=== Trecho da fonte ===

“Quando vi as fotos dos meninos, foi amor à primeira vista e já sabia que seriam meus filhos.” É dessa forma que Andreia Aparecida de Souza descreve sua primeira impressão sobre os irmãos Daniel, à época com dez anos de idade, e Renato, com cinco. Há dois anos, os garotos proporcionam à professora a realização de um sonho: ser mãe. O encontro foi promovido pelo programa Adote um Boa-Noite, do Tribunal de Justiça de São Paulo, que estimula a adoção de crianças e adolescentes com mais de sete anos ou com deficiência, dando visibilidade aos jovens em casas de acolhimento e destacando suas principais características e seus sonhos.
Foi por meio do site http://www.tjsp.jus.br/adoteumboanoite que Andreia conheceu os meninos, em fevereiro de 2021, e decidiu que faria tudo o que estivesse ao seu alcance para construir com eles uma família. O que começou com troca de cartas e chamadas a distância foi se convertendo, aos poucos, em encontros presenciais, passando por todo o ciclo de vinculação e adaptação temporária até, enfim, a concretização do processo de adoção, em julho daquele ano.
Desde então, a maternidade de Andreia foi cercada pelos desafios que envolvem cuidar de qualquer criança ou adolescente. Mãe solo, ela contou com suporte de grupos de apoio, psicólogos e, sobretudo, de seus próprios familiares para conhecer melhor os filhos e desenvolver com eles laços afetivos. “Temos momentos difíceis, como toda família, mas hoje nossa relação é muito mais tranquila e os meninos se sentem acolhidos em casa. Sou apaixonada por eles”, diz.
A chegada de Daniel e Renato significou para Andreia o fim de uma espera de cerca de três anos na chamada fila de adoção, o que só foi possível graças a uma mudança de perfil. “Minha ideia inicial era adotar crianças entre dois e cinco anos, mas comecei a participar de grupos de adoção e acabei modificando meu perfil para crianças um pouco mais velhas”, afirma a professora. “Eu sei que não acompanhei os primeiros passos dos meninos, mas podemos vivenciar juntos momentos que foram muito importantes para o desenvolvimento deles.”
Números
Andreia faz parte de um grupo muito restrito de adotantes que têm preferência por crianças e adolescentes de idade mais avançada. Segundo dados divulgados pelo Sistema Nacional de Adoção e Acolhimento, do Conselho Nacional de Justiça (CNJ), há 33,9 mil pretendentes cadastrados e cerca de 4,3 mil crianças disponíveis para adoção no país (23% delas no Estado de São Paulo), das quais 1.905 já estão vinculadas a alguma etapa de adoção. Das 2.478 restantes, ou seja, aquelas que ainda não contam com nenhum adotante interessado, 2.264 (91%) possuem oito anos ou mais, mas esse perfil atende aos anseios de apenas 6% dos potenciais pais adotivos – o que ajuda a explicar por que a conta não fecha. Esse percentual diminui ainda mais para crianças acima de 10 anos, faixa etária desejada por somente 2% dos cadastrados. Além disso, 95% dos pretendentes têm preferência por crianças sem deficiência e 61% desejam somente uma criança ou adolescente, o que inviabiliza a adoção de irmãos.

=== Registros fornecidos ===

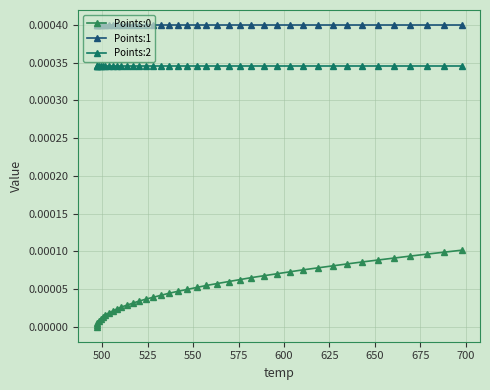

Reading left to right, list all the values displayed in this chart.

Points:0: 0.0	0.0	0.0	0.0	0.0	0.0	0.0	0.0	0.0	0.0	0.0	0.0	0.0	0.0	0.0	0.0	0.0	0.0	0.0	0.0	0.0	0.0	0.0	0.0	0.0	0.0	0.0	0.0	0.0	0.0	0.0	0.0	0.0	0.0	0.0	0.0	0.0	0.0	0.0	0.0
Points:1: 0.0	0.0	0.0	0.0	0.0	0.0	0.0	0.0	0.0	0.0	0.0	0.0	0.0	0.0	0.0	0.0	0.0	0.0	0.0	0.0	0.0	0.0	0.0	0.0	0.0	0.0	0.0	0.0	0.0	0.0	0.0	0.0	0.0	0.0	0.0	0.0	0.0	0.0	0.0	0.0
Points:2: 0.0	0.0	0.0	0.0	0.0	0.0	0.0	0.0	0.0	0.0	0.0	0.0	0.0	0.0	0.0	0.0	0.0	0.0	0.0	0.0	0.0	0.0	0.0	0.0	0.0	0.0	0.0	0.0	0.0	0.0	0.0	0.0	0.0	0.0	0.0	0.0	0.0	0.0	0.0	0.0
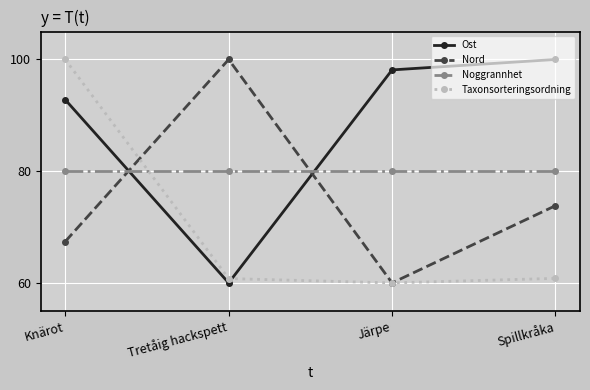

Reading left to right, what are all the values shown in this chart?

Ost: Knärot=92.8	Tretåig hackspett=60.0	Järpe=98.1	Spillkråka=100.0
Nord: Knärot=67.4	Tretåig hackspett=100.0	Järpe=60.0	Spillkråka=73.8
Noggrannhet: Knärot=80.0	Tretåig hackspett=80.0	Järpe=80.0	Spillkråka=80.0
Taxonsorteringsordning: Knärot=100.0	Tretåig hackspett=60.8	Järpe=60.0	Spillkråka=60.8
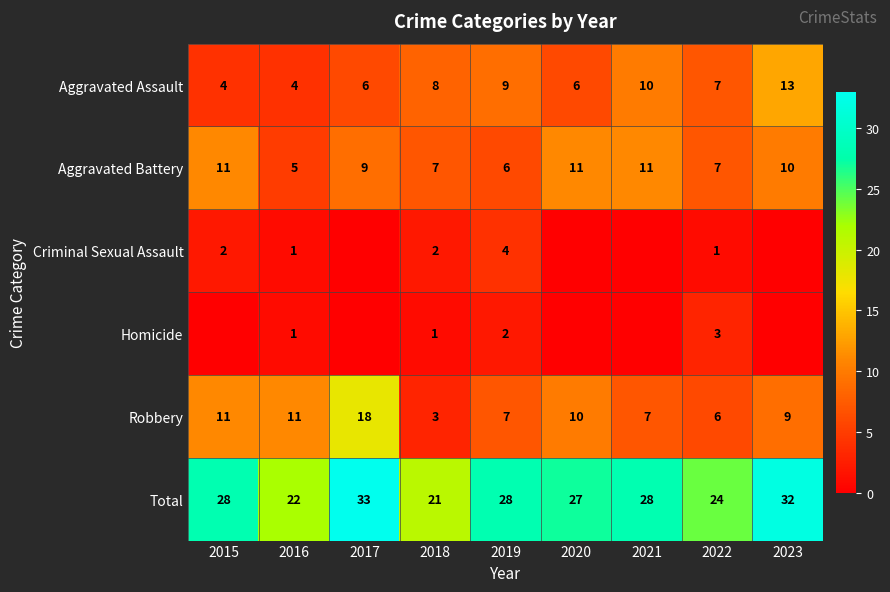

True or false: Aggravated Battery has a value of 9 at 2017.

True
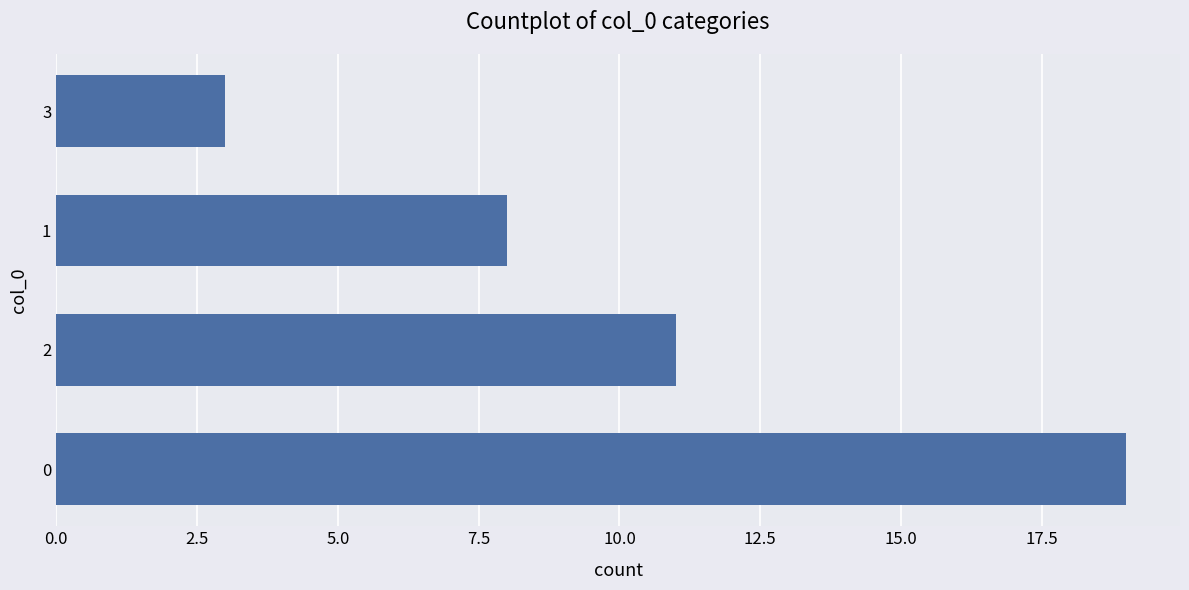

Reading bottom to top, what are all the values shown in this chart?

19	11	8	3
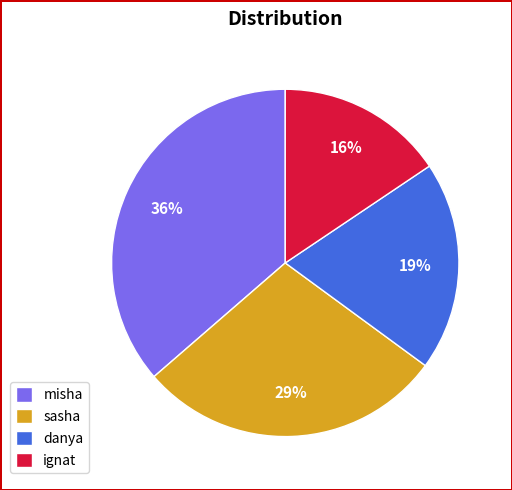

Is it true that ignat is 16% of the pie?

True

===

▸ Lista de tarefas
(1) Segundo o texto sobre adoção, quantos pretendentes estão cadastrados no Sistema Nacional de Adoção e Acolhimento?
(2) Devolva cada linha dos registros que contém a palavra "chart", diferenciando maiúsculas de minúsculas.

▸ Respostas dos exercícios
(1) 33,9 mil pretendentes.

(2)
Reading left to right, list all the values displayed in this chart.
Reading left to right, what are all the values shown in this chart?
Reading bottom to top, what are all the values shown in this chart?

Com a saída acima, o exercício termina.